TRECHO »
Mães à parte, eu realizei parte do sonho e vi a feira pelos fundos, onde as
coisas acontecem. Estive nos bastidores.
Foi lá, de caneta na mão, que percebi a crueldade
demonstrada por alguns pais do passado. Inventaram nomes inimagináveis,
saídos, na melhor das hipóteses, de um jogo cata-palavras. Hermeneuse não é
nome de gente. Pode até ser nome de ciência humanística oculta, mas de
gente, não é. Só não disseram isso para os pais da própria, e o escrivão
deve estar contando essa história aos netos. Não é conversa, não, vi-me cara
a cara com a Hermeneuse e dei-lhe um autógrafo. Houve também a seção dos
gregos, representada pelo Achylles, com dois eles, para ficar bem Aquiles,
mesmo. Tudo bem, afinal, é grego, mas quem consegue, fora da Grécia,
escrever Achylles sem parar para pensar? Vendo assim, escrito, parece fácil.
Lá, na seca, dá um branco.
Mudos deveriam ser proibidos de pedir autógrafos, a não ser
que escrevam o nome em um pedaço de papel. Aí se incluem os que falam muito
baixo em meio à algazarra feita pela mãe que está na fila. Seu nome, por
favor? Hmmpfgh... Como? Hmmpfgh... Perdão? Hmmpfgh...! Seu Hmmpfgh se
escreve com agá mudo, não é? Hmmpfgh...!

Registros de dados:

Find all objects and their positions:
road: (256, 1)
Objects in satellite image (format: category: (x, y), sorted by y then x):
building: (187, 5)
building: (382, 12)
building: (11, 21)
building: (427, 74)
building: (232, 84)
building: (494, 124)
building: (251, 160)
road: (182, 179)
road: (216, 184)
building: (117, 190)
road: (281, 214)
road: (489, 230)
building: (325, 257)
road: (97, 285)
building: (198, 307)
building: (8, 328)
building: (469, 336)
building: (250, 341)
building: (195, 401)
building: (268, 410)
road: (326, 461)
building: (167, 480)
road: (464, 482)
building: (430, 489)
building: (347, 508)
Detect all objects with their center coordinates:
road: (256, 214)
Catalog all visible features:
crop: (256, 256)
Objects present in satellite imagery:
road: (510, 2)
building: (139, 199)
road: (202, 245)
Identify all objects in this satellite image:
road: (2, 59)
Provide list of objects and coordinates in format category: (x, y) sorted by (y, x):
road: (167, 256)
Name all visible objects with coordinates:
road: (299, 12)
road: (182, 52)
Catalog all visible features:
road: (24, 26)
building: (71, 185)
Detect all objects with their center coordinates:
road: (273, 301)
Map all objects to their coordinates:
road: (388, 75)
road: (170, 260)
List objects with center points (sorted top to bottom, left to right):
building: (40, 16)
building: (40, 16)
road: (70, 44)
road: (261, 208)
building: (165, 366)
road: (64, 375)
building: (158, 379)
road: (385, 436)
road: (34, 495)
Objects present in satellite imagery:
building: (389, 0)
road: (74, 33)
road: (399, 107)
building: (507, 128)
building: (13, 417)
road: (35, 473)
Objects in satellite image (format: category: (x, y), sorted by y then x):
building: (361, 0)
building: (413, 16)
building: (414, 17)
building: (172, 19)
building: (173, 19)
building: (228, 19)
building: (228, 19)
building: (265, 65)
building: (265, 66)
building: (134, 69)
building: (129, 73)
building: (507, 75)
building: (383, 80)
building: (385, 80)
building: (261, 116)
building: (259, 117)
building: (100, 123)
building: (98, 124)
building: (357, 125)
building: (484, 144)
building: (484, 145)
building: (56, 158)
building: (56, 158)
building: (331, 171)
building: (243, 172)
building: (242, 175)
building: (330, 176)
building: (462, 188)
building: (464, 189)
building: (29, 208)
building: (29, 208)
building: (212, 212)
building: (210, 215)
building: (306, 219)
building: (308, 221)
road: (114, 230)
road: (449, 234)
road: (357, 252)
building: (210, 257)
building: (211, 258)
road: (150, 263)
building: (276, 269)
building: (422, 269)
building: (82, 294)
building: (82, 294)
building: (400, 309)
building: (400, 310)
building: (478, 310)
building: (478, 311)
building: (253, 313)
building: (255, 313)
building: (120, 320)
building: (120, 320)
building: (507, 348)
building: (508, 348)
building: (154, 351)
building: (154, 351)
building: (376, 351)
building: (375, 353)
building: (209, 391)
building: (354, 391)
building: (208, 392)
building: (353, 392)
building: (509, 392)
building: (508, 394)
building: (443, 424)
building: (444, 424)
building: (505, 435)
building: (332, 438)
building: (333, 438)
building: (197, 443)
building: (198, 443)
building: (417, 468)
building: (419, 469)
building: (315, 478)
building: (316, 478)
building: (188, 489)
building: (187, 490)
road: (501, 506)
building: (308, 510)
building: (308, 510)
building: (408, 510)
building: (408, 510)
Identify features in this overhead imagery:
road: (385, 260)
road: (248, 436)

INSTRUÇÕES DA TAREFA »
Retome o trecho sobre os nomes difíceis na sessão de autógrafos da feira e continue-o a partir da última frase apresentada.

RESULTADO DA TAREFA »
Confesso que eu morria de medo de que não aparecesse
ninguém, nem a mãe. Haverá coisa mais frustrante, para um escritor, do que a
ausência de leitores ávidos por autógrafos? Dá um frio, só de pensar no
vazio causado pelos intermináveis 30 minutos de espera por alguém que não
virá. Na hora, serve até engano, como autografar o livro do que entra lá por
engano. Outra tática pode ser a oferta de livros aos doadores de sangue,
além do lanche grátis.
Escrever um livro parece fácil, mas não é. Não basta a
escolha do assunto. Tem que ser um assunto que interesse alguém. Caso
contrário, não chega nem no balaião. O segundo passo, não menos importante,
é escrevê-lo. Depois, vêm as revisões, revisões e mais revisões. Há outros
problemas, menos óbvios, como financiamento, edição, divulgação, registro,
et caetera e tal. Vencidos todos os obstáculos, ei-lo, novinho em folha e
cheirando à tinta. É o momento de relaxar e partir para a sessão de
autógrafos. Contudo, além de assiná-lo, faz-se necessário escrever alguma
coisa. Então, surge o dilema, escrever o quê?